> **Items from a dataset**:
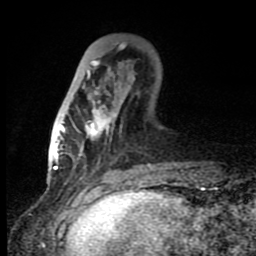
Breast MRI (dynamic contrast-enhanced), one axial slice; slice 29 of 80 in the series (ordered by position); cropped to one breast; dynamic contrast-enhanced series, time point 2 of 8 at this slice position (early post-contrast); 1.5 T; TE 4.2 ms, TR 7 ms; 2 mm slice thickness; 256 × 256 image matrix, field of view 150 × 150 mm. Female patient.
Annotated regions visible in this slice (semi-automatic segmentation, software-assisted and operator-edited):
- enhancing-tissue mask used for the functional tumour volume (all voxels passing the contrast-enhancement thresholds inside the analysis volume; usually the tumour): bounding box <60,46,152,165> (left, top, right, bottom; pixels)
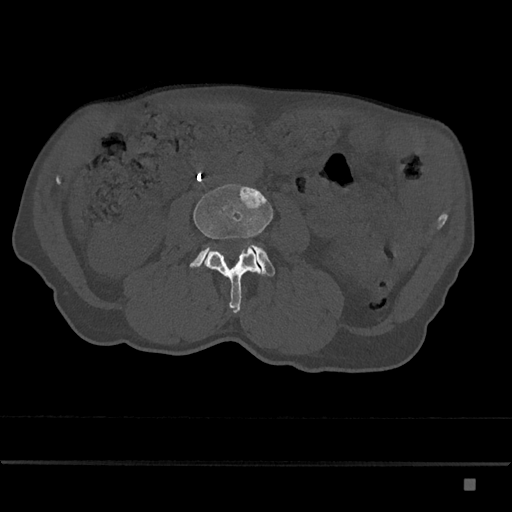
CT including the spine, one axial slice; position 385 of 797 along the scan axis; 120 kVp; bone window (W 1800 / L 400 HU); 0.5 mm slice thickness; 512 × 512 image matrix, field of view 390 × 390 mm. Patient: male, 72 years. From the clinical record (not read from this slice): primary cancer: prostate.
Outlined on this slice (semi-automatic segmentation, software-assisted and operator-edited):
- L3 vertebra: bounding box [x1, y1, x2, y2] px = [193, 184, 273, 313]
- L4 vertebra: [190, 244, 275, 276]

> **What you are asked to do**: Within the data above, the lines from the one with "CT including the" to the one with "Outlined on this" must be repeated exactly; no other line belongs in the answer.

> **Result**:
CT including the spine, one axial slice; position 385 of 797 along the scan axis; 120 kVp; bone window (W 1800 / L 400 HU); 0.5 mm slice thickness; 512 × 512 image matrix, field of view 390 × 390 mm. Patient: male, 72 years. From the clinical record (not read from this slice): primary cancer: prostate.
Outlined on this slice (semi-automatic segmentation, software-assisted and operator-edited):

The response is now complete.